Consequently, Obama has come up with an idea that runs totally contrary to Indian interests and is becoming a cause of increasing concern to New Delhi. In order to persuade Pakistan to focus on the problem on its western frontier with Afghanistan, Obama has thought of getting the Kashmir dispute resolved so that Pakistan has no worry about its eastern border. And to get the Kashmir dispute settled he considers a proactive American role essential. So much so, that he has even sounded out Bill Clinton to be a Special Envoy for this purpose. There is nothing new or novel in this idea. Successive American administrations – largely Democratic ones – have made the same effort in the past, almost always with disastrous results. No government in New Delhi can accept Obama’s proposal, if only because every third-party attempt to ‘mediate’ in the Kashmir issue has made things worse. Sadly, the Obama plan could not be more ill timed.

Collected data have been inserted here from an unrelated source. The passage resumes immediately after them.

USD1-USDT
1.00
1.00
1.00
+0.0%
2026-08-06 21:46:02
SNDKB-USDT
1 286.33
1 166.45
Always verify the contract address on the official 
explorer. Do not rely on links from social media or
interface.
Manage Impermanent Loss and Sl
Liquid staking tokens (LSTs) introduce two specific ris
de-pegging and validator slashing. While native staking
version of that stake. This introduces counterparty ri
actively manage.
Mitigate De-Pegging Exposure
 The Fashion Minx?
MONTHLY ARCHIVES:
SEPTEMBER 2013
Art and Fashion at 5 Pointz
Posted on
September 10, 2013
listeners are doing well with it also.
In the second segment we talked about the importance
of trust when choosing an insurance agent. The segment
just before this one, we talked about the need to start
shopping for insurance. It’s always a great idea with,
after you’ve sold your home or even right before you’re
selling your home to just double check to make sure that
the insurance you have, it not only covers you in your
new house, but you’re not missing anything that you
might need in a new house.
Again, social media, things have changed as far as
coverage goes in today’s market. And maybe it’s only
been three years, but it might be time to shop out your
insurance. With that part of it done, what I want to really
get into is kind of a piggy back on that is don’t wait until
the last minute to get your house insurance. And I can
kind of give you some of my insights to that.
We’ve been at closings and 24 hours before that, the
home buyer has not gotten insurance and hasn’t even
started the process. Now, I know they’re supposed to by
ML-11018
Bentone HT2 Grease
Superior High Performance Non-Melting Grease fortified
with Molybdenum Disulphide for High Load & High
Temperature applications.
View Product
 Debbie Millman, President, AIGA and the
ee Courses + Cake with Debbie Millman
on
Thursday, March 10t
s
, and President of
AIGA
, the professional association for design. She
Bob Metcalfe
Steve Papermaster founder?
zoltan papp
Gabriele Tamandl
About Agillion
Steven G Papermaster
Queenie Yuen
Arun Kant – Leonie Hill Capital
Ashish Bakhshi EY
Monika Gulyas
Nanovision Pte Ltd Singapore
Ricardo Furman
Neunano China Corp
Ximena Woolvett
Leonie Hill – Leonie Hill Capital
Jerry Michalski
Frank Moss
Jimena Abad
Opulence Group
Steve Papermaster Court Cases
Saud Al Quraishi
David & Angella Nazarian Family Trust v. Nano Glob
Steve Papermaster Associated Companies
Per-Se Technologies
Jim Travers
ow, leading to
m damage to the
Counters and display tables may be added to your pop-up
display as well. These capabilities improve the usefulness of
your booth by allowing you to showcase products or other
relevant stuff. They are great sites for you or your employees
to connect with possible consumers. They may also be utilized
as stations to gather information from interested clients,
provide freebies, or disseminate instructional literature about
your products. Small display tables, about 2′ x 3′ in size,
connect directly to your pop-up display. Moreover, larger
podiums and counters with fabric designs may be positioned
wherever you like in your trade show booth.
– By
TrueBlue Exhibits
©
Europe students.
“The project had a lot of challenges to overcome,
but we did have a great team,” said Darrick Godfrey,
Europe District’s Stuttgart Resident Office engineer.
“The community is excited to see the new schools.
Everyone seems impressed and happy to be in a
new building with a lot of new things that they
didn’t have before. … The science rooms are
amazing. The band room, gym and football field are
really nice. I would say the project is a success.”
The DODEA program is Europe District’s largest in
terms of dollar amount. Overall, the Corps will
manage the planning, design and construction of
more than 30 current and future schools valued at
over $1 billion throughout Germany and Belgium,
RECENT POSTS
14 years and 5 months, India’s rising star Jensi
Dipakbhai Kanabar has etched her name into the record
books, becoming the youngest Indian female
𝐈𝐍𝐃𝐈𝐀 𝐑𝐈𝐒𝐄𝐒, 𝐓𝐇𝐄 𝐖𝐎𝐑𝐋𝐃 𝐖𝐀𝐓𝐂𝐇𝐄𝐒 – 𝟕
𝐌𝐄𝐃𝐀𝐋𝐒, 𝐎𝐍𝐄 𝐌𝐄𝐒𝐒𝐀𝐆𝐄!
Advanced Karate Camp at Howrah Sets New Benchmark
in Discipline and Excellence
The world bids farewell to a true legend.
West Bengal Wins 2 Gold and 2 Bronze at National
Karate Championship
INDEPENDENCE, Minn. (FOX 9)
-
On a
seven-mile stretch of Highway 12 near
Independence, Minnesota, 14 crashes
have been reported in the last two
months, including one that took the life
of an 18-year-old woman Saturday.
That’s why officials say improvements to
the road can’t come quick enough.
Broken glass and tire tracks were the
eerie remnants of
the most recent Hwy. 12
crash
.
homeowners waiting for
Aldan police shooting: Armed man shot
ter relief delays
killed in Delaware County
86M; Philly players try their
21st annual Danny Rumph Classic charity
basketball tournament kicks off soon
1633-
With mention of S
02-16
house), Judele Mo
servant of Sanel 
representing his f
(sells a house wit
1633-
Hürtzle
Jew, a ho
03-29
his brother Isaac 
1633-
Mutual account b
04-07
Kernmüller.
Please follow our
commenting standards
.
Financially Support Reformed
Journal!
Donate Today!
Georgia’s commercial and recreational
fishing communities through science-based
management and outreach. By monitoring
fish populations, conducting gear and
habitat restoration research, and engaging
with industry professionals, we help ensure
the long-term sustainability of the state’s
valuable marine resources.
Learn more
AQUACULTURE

Jammu and Kashmir state is in the process of going to the polls. The separatist and secessionist elements in the state, already hell-bent on intimidating the people to boycott the elections, have been greatly emboldened by the renewed expectation of American support to their cause. In the 1990s, the militants playing havoc in J&K had felt similarly bucked up by the sympathy for them displayed by Robin Raphael, assistant secretary of state for South Asia in the first Clinton administration. She had done a lot to help the formation of Hurriyat, a hotchpotch separatist organization that is masterminding current activities to obstruct the Kashmir poll. The Indian government has no alternative but to tell both Obama and former president Clinton that this country would not like any American mediation through a special envoy or otherwise. Clinton should know, even if Obama doesn’t, that when the former president had offered to mediate in the Kargil war, the then Indian Prime Minister, Atal Bihari Vajpayee, had courteously declined. Clinton had phoned while a scared Nawaz Sharif was holding talks with him.

A peace process between this country and Pakistan has gone on for more than four years, and a composite dialogue was interrupted last year only because of the internal crisis in Pakistan. The former Pakistani president, General Musharraf’s foreign minister, Khursheed Kasuri, had publicly said: “Progress has been made in back channel talks”. The decisions taken so far are still on the table. Indeed, the new Pakistani president, Asif Ali Zardari, has promised to resume the threads of talks. It is in the interest of all concerned that the bilateral process be allowed to proceed. There is no room in it for any third party either as mediator or ‘facilitator’.